Thursday, March 6, 2014

Holocaust Reflection : Reflection on Us

Visiting the Holocaust Museum is a difficult subject, especially in Israel. Unlike many museums which are houses of a people's history and triumph, this museum is a walk through a people's history and suffering. The Holocaust stands as a mark of identity for modern-day Jews just as World War II stands as a mark of identity for most Westerners of the past three generations (born 1910-1995).

We are now moving into the third and fourth generations past the Holocaust and WWII, where things such as “Nazi” and “Communist” and people such as Hitler and Stalin have become more of a byword than a warning for future generations. Many people are all too likely to associate government actions with the Nazi party and many people are just as ready to roll their eyes.

When visiting Yad Vashem (the site of the Museum) I entered with a reverent and somber silence, in my mind befitting such a chapter of our human history. I found it odd, then, to find teenagers in there laughing, boyfriend and girlfriend attempting to have an intimate moment in the shadow of child torture, or as some friends cited, a teenager goosestepping out of the museum.

This is our humanity: how quickly we forget, how quickly we stop caring.

As we all grow older and as time marches forward we find how chilling and correct these words are: “For of the wise man as of the fool there is no enduring remembrance, seeing that in the days to come all will have been long forgotten” (Ecc 2:16a).
Part of the ministry of Yad Vashem is to give some sort of remembrance to the names and people who were lost.

It's easy to blame these kids, but such is the time, era, and maturity we all came from. Some grow up to recognize immaturity, others grow into immaturity.

One important lesson I took from the Holocaust and the museum is prefaced by the following statements:

1) Ordinary men and women did horrible things out of fear, vice, coercion, and sometimes all three.

2)Both religion and science were used as tools to carry out this exercise; any blame of one or the other would be dishonest and folly.

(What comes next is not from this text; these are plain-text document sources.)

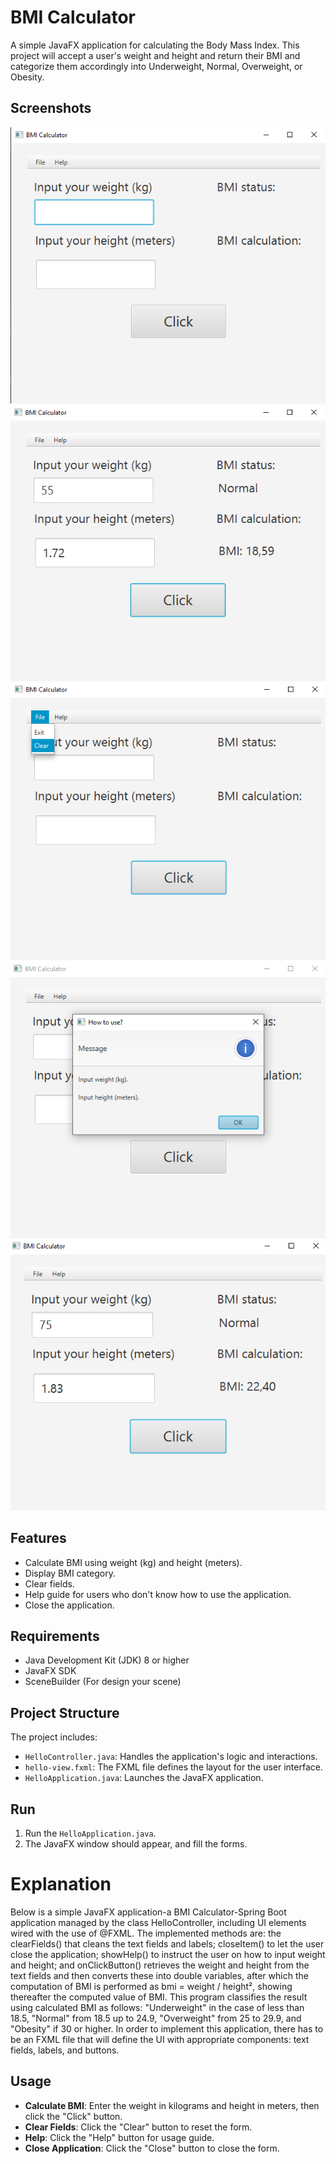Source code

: # BMI Calculator

A simple JavaFX application for calculating the Body Mass Index. This project will accept a user's weight and height and return their BMI and categorize them accordingly into Underweight, Normal, Overweight, or Obesity.

## Screenshots

![BMI Calculator Screenshot](./assets/bmi1.png)
![BMI Calculator Screenshot](./assets/bmi2.png)
![BMI Calculator Screenshot](./assets/bmi3.png)
![BMI Calculator Screenshot](./assets/bmi4.png)
![BMI Calculator Screenshot](./assets/bmi5.png)


## Features

- Calculate BMI using weight (kg) and height (meters).
- Display BMI category.
- Clear fields.
- Help guide for users who don't know how to use the application.
- Close the application.

## Requirements

- Java Development Kit (JDK) 8 or higher
- JavaFX SDK
- SceneBuilder (For design your scene)

## Project Structure

The project includes:
- `HelloController.java`: Handles the application's logic and interactions.
- `hello-view.fxml`: The FXML file defines the layout for the user interface.
- `HelloApplication.java`: Launches the JavaFX application.

## Run

1. Run the `HelloApplication.java`.
2. The JavaFX window should appear, and fill the forms.

# Explanation

Below is a simple JavaFX application-a BMI Calculator-Spring Boot application managed by the class HelloController, including UI elements wired with the use of @FXML. The implemented methods are: the clearFields() that cleans the text fields and labels; closeItem() to let the user close the application; showHelp() to instruct the user on how to input weight and height; and onClickButton() retrieves the weight and height from the text fields and then converts these into double variables, after which the computation of BMI is performed as bmi = weight / height², showing thereafter the computed value of BMI. This program classifies the result using calculated BMI as follows: "Underweight" in the case of less than 18.5, "Normal" from 18.5 up to 24.9, "Overweight" from 25 to 29.9, and "Obesity" if 30 or higher. In order to implement this application, there has to be an FXML file that will define the UI with appropriate components: text fields, labels, and buttons.

## Usage

- **Calculate BMI**: Enter the weight in kilograms and height in meters, then click the "Click" button.
- **Clear Fields**: Click the "Clear" button to reset the form.
- **Help**: Click the "Help" button for usage guide.
- **Close Application**: Click the "Close" button to close the form.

The important lesson to take from such a chapter of our history is to see ourselves in that history. This is not to see you or I caused the Holocaust, but to see how, in the human condition, vice and sin caused it, as it causes the greatest tragedies.

Fear keeps us from doing good, but vice helps us to spread evil. Many will say, “I haven't killed anyone, I haven't stolen anything. I'm a good person!” History seems to say, “Just give yourself a chance.”

How easy it is to call ourselves enlightened, intelligent, and wise in the face of such things. It would be unwise to see the little evils we allow in our own lives as “good” just because they aren't “really bad.” The road to great evils begins with tolerating small evils. In my mind the easiest source of determining evil begins with the dignity of the human person.

In any era and in any place the first people to suffer, in good times or bad, are the ones who are despised and defenseless. This can be the unborn, the abused, the poor, addicts, or the mentally disabled. Furthermore they can be, in the right circumstances, those imprisoned, homosexuals, religious, or even a-religious.

Many evils are carried out for greater goods or ideologies that don't need wrinkles—and while it's easy to blame religion alone in this sphere, anything secular or otherwise would subscribe to folly if they thought it was true.

Even more evils are carried out because we lack the ability to forgive and seek forgiveness. An open wound festers, but a bound wound has a chance to heal. I find that this is the hardest thing to learn: forgiveness and self-forgiveness.

Humanity likes to see itself in great triumphs and accomplishments, but it's much harder to look in the mirror when it's something disfigured and horrible. But in looking upon it there is also healing. In accepting the evil we do and converting from it there is progress.

We rightly pray this Lent for mercy because we need it, and we know we do. “My sacrifice to God is a contrite spirit, a humbled and contrite heart you will not spurn” (Ps 51:17).

This Lent say a special prayer for the many families and lives ruined or lost by war and evil.